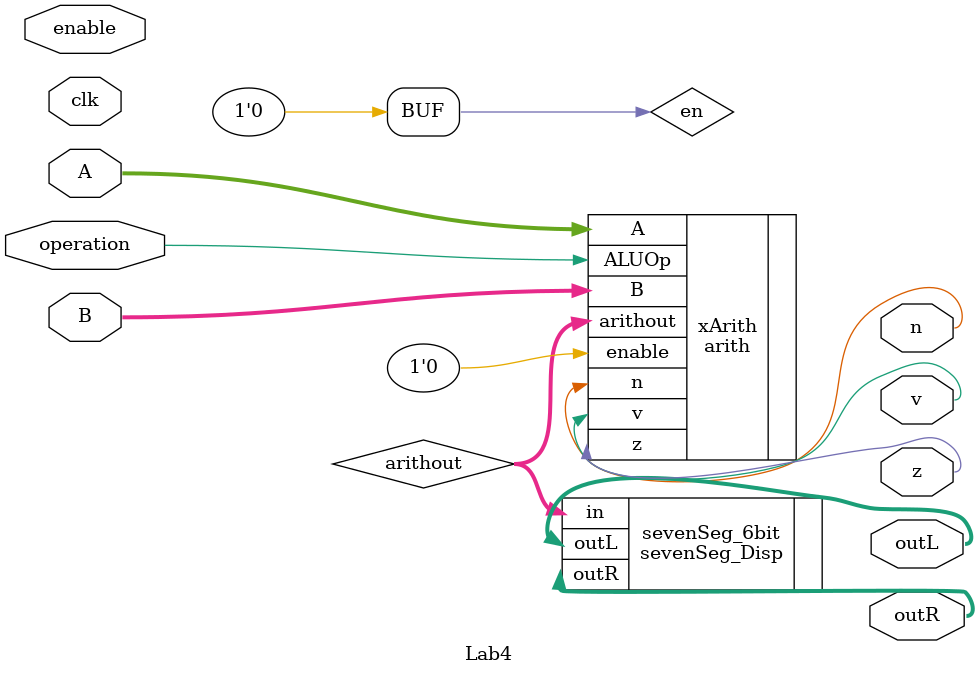
<source format=sv>
module Lab4(
	input logic clk, enable,
	input logic [5:0] A, B,
	input logic operation,
	output logic v, n, z,
	output logic [6:0] outL, outR
);

	// InternAl logic
	logic en = 1'B0;
	logic [5:0] arithout;
	

	// Connect device to test
	//synchronize the clock
	sync xSync(.clock(clk), .in(enable), .out(en));
	//calc and determine Display
	//logic ena = 1'b1;
	
	arith xArith(.enable(en), .ALUOp(operation), .A(A), .B(B), .arithout(arithout), .z(z), .v(v), .n(n));
	sevenSeg_Disp sevenSeg_6bit(.in(arithout), .outL(outL), .outR(outR));

endmodule

</source>
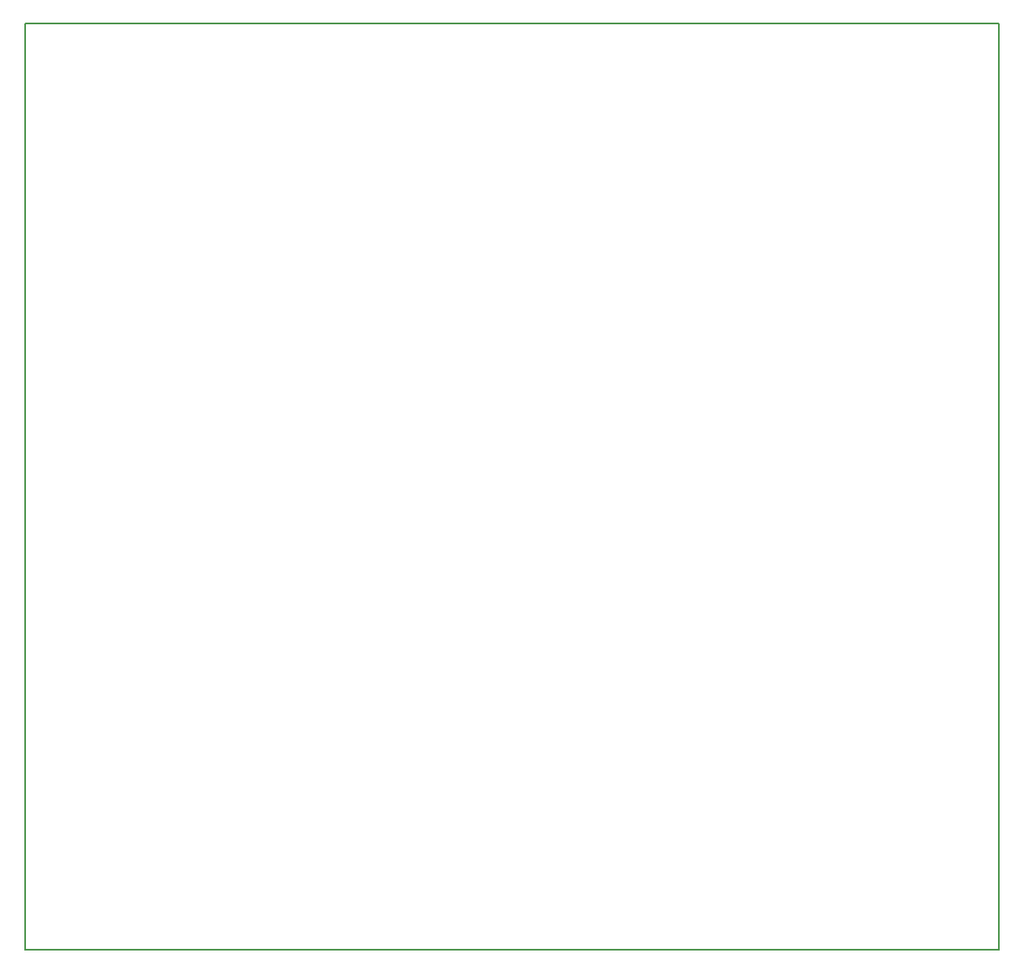
<source format=gbr>
%TF.GenerationSoftware,KiCad,Pcbnew,(6.0.9)*%
%TF.CreationDate,2023-05-03T01:49:20-07:00*%
%TF.ProjectId,Air-Quality-PCB,4169722d-5175-4616-9c69-74792d504342,rev?*%
%TF.SameCoordinates,Original*%
%TF.FileFunction,Profile,NP*%
%FSLAX46Y46*%
G04 Gerber Fmt 4.6, Leading zero omitted, Abs format (unit mm)*
G04 Created by KiCad (PCBNEW (6.0.9)) date 2023-05-03 01:49:20*
%MOMM*%
%LPD*%
G01*
G04 APERTURE LIST*
%TA.AperFunction,Profile*%
%ADD10C,0.150000*%
%TD*%
G04 APERTURE END LIST*
D10*
X103320000Y-55790000D02*
X201740000Y-55790000D01*
X201740000Y-55790000D02*
X201740000Y-149470000D01*
X201740000Y-149470000D02*
X103320000Y-149470000D01*
X103320000Y-149470000D02*
X103320000Y-55790000D01*
M02*

</source>
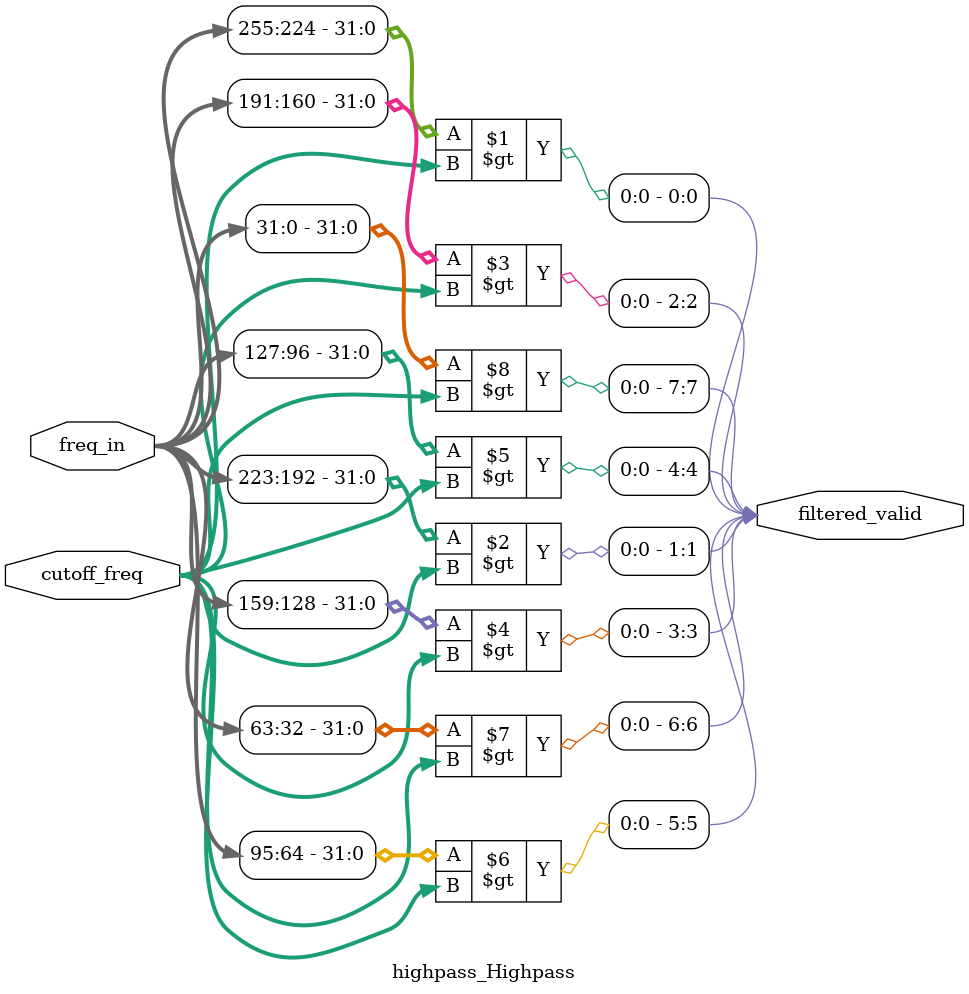
<source format=v>
module highpass_Highpass (
	cutoff_freq,
	freq_in,
	filtered_valid
);
	parameter signed [31:0] BIT_WIDTH = 32;
	parameter signed [31:0] N_SAMPLES = 8;
	input wire [BIT_WIDTH - 1:0] cutoff_freq;
	input wire [(N_SAMPLES * BIT_WIDTH) - 1:0] freq_in;
	output wire [0:N_SAMPLES - 1] filtered_valid;
	genvar i;
	generate
		for (i = 0; i < N_SAMPLES; i = i + 1) begin : genblk1
			assign filtered_valid[i] = freq_in[((N_SAMPLES - 1) - i) * BIT_WIDTH+:BIT_WIDTH] > cutoff_freq;
		end
	endgenerate
endmodule

</source>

=====

* _Job_
What is needed is an exact copy of only the lines above from the one with "sevenSeg_6bit(.in(arithout), .outL(outL), .outR(outR));" to the one with "G04 Gerber Fmt", both kept, with every picture left out.

* _Solved exercise_
	sevenSeg_Disp sevenSeg_6bit(.in(arithout), .outL(outL), .outR(outR));

endmodule

</source>
<source format=gbr>
%TF.GenerationSoftware,KiCad,Pcbnew,(6.0.9)*%
%TF.CreationDate,2023-05-03T01:49:20-07:00*%
%TF.ProjectId,Air-Quality-PCB,4169722d-5175-4616-9c69-74792d504342,rev?*%
%TF.SameCoordinates,Original*%
%TF.FileFunction,Profile,NP*%
%FSLAX46Y46*%
G04 Gerber Fmt 4.6, Leading zero omitted, Abs format (unit mm)*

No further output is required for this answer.